• [Problem statement] Give the count of lines in the entries that include "like", and write nothing besides it.
-- Records shown follows --
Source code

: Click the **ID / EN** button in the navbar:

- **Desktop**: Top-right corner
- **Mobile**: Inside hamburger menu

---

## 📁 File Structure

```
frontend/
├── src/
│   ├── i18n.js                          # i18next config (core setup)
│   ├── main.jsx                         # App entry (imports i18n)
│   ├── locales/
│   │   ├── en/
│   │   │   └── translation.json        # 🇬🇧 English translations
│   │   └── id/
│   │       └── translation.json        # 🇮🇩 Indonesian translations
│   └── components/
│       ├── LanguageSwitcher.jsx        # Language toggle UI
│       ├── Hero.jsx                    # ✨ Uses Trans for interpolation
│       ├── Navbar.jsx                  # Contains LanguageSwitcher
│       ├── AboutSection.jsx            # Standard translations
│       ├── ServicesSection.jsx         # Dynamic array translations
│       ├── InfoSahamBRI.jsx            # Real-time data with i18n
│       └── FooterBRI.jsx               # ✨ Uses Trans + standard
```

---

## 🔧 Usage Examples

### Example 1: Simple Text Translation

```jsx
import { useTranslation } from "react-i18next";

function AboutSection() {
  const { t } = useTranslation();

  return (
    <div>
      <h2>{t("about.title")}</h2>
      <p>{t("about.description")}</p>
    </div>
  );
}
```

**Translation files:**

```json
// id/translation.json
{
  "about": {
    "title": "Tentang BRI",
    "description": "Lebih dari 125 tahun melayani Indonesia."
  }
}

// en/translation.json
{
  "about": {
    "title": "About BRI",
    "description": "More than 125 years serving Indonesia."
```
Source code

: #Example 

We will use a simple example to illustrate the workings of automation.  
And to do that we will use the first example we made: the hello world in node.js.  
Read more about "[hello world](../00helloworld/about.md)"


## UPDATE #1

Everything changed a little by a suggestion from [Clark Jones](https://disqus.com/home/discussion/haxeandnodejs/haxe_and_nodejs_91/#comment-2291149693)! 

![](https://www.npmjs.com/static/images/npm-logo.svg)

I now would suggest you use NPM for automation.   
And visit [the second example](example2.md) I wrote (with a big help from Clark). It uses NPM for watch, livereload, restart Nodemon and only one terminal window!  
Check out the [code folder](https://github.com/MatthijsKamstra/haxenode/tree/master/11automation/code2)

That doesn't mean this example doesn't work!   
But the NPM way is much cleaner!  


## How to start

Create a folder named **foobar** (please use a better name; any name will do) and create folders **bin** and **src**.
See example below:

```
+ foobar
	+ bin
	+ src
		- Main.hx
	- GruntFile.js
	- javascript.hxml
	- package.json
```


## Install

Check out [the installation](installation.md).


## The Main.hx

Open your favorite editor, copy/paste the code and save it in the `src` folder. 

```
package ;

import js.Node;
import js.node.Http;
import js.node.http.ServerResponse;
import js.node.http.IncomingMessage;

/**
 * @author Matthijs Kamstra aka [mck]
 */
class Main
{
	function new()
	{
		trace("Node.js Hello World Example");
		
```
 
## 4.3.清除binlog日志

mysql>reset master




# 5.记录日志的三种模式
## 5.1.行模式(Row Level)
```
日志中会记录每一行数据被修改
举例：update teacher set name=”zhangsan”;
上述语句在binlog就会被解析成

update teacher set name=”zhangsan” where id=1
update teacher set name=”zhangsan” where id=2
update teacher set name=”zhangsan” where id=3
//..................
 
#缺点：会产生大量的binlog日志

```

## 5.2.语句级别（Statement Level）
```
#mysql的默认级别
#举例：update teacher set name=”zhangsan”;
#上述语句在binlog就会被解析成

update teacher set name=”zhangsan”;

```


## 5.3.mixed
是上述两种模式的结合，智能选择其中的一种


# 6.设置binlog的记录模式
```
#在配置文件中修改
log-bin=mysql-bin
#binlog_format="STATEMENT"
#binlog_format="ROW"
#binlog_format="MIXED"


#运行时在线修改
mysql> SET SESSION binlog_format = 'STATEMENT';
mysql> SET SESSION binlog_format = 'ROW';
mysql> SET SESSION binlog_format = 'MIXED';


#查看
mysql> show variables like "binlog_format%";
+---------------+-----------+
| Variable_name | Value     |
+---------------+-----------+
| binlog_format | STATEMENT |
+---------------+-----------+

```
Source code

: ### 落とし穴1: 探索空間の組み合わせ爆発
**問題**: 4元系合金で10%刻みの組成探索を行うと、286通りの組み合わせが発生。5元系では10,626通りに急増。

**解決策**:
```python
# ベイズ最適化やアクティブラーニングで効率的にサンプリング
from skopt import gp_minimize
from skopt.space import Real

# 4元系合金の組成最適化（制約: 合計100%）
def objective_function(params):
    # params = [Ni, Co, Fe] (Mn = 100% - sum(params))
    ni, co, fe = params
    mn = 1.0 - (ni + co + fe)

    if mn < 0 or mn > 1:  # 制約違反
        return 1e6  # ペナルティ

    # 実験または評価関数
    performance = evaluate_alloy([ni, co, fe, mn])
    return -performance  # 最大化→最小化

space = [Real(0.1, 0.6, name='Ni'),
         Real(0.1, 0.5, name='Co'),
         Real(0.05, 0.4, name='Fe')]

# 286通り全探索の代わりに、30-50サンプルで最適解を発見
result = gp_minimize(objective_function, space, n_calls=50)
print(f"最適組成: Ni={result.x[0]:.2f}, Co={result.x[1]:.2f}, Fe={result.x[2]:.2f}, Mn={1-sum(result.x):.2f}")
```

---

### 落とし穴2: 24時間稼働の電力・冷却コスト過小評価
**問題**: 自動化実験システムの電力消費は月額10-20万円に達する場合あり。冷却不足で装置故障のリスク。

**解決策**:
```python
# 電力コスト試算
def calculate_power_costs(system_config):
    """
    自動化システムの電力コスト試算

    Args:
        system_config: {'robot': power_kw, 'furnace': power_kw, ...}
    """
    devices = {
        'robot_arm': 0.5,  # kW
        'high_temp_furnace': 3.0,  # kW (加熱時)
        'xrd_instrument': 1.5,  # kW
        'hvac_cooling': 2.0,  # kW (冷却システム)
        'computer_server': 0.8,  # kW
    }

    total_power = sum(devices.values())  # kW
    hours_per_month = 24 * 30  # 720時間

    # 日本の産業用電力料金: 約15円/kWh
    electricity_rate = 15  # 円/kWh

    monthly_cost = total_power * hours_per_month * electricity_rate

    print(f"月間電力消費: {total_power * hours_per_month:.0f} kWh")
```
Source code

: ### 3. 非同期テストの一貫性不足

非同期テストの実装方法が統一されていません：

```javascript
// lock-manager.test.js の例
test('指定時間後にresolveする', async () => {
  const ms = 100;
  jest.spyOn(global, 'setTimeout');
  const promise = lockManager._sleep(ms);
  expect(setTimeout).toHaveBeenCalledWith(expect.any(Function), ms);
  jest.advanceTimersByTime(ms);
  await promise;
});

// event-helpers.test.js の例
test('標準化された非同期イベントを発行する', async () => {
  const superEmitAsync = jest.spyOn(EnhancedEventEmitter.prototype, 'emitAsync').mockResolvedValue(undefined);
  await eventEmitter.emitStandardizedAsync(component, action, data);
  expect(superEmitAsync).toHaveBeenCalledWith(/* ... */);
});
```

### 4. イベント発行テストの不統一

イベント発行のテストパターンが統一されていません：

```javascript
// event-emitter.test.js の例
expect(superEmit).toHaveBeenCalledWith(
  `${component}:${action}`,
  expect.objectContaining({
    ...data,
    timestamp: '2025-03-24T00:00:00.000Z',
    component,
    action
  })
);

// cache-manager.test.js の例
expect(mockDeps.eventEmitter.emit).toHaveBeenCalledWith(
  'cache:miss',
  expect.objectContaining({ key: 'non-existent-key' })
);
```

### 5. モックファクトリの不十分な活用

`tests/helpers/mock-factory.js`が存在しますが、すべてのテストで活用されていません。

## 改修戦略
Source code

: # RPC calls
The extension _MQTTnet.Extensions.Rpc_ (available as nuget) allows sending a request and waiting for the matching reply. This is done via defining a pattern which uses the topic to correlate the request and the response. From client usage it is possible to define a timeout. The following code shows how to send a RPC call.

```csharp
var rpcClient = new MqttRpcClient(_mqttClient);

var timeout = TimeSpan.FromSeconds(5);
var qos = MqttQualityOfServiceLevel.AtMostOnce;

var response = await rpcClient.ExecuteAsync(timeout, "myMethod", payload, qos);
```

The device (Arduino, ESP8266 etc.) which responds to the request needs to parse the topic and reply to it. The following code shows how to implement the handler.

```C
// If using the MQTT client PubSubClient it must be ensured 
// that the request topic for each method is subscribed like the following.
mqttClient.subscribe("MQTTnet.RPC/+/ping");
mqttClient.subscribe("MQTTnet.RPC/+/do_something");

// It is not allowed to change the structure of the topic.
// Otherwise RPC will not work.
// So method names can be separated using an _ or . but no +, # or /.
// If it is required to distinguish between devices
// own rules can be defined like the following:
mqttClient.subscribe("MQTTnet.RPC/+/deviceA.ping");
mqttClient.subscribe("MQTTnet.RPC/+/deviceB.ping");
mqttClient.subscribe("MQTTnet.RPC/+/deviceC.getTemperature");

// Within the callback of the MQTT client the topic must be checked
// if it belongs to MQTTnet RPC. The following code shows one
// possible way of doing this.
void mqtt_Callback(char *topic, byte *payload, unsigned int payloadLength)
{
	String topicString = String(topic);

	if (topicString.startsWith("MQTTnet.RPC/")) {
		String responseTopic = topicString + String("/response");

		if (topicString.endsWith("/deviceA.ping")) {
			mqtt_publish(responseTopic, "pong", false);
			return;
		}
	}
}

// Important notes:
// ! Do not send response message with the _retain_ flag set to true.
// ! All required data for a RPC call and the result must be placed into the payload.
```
-- Records shown concluded --
• [Exercise answer] 3